Video stream input code was scheduler hostile too, but they fixed those pretty easily
It took a few iterations to remove blocking code correctly, so e.g. one video stream getting data didn't interfere with another video stream.

But about two weeks ago they got this all working and into the QA environment, tried it with a completely cold cache, went to full load, and ...

They were at 40% CPU usage on the box at full load.

All the pumps, all the caching software, everything. It was great.

Looking ahead

Ian Lance Taylor is rewriting timers, again. Argh. But they got their hands on that branch and tried it.

Go 1.14 Timers:

Timers moved into the P struct, instead of being a separate thing
No more timerproc
Adds timer stealing to findrunnable

Bottom line, it eliminates a lot of context switching when a goroutine wakes up.

The benchmark numbers at the end of Ian's commits are ridiculous. 95% improvement on some functions in the time package.

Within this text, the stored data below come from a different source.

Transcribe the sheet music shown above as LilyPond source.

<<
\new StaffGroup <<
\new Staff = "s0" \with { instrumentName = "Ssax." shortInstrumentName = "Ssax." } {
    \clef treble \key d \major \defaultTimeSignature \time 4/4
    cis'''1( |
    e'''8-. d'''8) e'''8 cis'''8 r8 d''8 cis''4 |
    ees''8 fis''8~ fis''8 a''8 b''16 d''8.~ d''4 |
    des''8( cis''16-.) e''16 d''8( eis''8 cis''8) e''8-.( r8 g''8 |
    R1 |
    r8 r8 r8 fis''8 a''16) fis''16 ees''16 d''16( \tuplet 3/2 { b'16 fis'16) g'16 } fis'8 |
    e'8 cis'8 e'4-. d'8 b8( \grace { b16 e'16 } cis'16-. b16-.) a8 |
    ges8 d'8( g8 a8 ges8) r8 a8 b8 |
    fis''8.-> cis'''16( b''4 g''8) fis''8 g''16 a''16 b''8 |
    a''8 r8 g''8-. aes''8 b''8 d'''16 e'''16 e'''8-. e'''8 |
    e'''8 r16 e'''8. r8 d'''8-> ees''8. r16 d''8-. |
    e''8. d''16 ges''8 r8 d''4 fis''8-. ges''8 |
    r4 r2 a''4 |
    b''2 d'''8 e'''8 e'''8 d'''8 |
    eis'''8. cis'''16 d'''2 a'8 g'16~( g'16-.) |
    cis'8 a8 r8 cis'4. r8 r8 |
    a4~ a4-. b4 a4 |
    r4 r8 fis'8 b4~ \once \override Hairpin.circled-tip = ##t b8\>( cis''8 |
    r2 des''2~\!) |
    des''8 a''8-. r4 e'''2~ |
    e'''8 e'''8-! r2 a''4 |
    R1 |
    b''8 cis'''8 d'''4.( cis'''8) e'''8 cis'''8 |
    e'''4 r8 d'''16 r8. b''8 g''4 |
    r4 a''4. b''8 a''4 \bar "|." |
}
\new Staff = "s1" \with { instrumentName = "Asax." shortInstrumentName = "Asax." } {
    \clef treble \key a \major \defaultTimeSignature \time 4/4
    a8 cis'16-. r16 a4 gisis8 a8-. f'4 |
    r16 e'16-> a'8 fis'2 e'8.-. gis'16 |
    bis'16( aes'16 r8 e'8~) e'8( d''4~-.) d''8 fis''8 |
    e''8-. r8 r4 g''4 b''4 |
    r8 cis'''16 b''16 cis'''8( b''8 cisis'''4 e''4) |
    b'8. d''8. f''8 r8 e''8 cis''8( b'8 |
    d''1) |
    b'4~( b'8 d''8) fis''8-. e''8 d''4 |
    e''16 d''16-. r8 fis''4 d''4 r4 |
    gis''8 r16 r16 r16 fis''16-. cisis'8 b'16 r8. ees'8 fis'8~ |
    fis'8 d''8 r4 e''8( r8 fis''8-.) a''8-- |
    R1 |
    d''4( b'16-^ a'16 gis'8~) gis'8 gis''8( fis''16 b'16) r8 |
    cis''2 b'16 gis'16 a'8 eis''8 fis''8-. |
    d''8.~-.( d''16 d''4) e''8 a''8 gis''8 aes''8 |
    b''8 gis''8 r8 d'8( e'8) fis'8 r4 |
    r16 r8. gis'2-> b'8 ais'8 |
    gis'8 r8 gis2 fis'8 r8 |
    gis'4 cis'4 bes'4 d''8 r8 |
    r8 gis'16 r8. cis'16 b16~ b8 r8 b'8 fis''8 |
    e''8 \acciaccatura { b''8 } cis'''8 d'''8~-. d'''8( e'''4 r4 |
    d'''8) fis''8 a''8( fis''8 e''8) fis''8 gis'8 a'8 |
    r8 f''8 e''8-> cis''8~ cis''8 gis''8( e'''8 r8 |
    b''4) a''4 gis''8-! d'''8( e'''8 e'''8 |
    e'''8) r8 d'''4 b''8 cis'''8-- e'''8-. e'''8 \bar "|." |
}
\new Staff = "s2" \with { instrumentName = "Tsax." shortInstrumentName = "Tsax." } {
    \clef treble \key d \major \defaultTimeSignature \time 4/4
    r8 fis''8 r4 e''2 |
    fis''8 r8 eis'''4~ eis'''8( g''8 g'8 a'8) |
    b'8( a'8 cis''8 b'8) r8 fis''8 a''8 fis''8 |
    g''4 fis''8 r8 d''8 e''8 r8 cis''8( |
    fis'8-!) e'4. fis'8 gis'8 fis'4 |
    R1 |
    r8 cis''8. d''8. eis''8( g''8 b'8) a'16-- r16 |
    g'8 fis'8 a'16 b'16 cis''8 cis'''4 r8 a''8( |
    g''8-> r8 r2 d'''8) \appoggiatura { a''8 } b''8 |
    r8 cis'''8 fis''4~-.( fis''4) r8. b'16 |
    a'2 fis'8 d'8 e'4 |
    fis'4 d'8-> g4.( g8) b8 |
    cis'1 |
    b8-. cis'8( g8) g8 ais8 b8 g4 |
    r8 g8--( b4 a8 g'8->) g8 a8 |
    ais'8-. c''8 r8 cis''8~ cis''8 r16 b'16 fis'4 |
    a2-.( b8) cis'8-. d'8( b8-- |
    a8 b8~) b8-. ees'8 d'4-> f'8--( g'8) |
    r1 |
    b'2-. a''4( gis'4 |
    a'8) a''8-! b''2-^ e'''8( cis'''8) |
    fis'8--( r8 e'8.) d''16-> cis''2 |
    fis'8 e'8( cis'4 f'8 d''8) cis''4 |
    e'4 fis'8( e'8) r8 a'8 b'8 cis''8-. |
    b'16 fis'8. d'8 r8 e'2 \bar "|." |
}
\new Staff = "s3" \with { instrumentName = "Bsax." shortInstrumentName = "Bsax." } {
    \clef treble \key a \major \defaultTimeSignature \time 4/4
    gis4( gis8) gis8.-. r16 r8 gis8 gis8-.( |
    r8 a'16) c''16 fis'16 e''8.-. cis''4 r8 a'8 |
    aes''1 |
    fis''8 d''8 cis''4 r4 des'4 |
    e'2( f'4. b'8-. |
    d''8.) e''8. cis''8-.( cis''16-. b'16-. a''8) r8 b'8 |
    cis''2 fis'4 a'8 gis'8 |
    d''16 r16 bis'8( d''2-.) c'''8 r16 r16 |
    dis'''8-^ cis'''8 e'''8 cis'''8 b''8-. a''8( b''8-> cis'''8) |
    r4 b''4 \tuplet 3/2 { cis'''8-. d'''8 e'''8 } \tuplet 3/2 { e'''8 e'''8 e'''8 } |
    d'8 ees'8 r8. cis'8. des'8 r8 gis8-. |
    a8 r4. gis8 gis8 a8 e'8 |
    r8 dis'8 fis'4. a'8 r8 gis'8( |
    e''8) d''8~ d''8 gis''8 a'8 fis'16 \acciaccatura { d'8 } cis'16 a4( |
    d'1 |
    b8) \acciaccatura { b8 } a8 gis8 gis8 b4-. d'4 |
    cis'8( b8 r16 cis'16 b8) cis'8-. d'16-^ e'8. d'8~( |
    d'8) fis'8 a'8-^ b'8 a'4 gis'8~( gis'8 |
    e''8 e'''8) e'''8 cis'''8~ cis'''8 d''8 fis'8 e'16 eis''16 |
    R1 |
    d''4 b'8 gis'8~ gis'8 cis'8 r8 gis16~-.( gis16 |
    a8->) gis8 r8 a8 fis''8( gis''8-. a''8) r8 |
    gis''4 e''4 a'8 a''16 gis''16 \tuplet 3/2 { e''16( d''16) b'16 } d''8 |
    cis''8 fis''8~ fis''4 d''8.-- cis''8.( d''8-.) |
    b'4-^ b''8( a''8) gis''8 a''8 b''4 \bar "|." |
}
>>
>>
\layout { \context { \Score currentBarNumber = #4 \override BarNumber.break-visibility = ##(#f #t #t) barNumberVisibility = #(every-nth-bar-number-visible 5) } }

So they tried Ian's branch with their tool. Separate goroutines for every stream. The bad one is Go 1.11, and the bottom line is with Ian's new timers, without any special multiplexing on their side.

Has many of the properties of their multiplexed implementation, but if you look carefully it starts to bend a little upwards at the end.

Here's their implementation, with the new timers, both "naive" and multiplexed. So theirs is a couple percentage points better, but it's mostly "in the noise".

So could they just throw away their multiplexing code when 1.14 comes out? Maaaaybe. But their approach lets them use ipv4.WriteBatch, to send lots of UDP packets with one system call (on Linux). An order-of-magnitude fewer system calls sounds good to them! But they haven't tried it yet, so that's upcoming.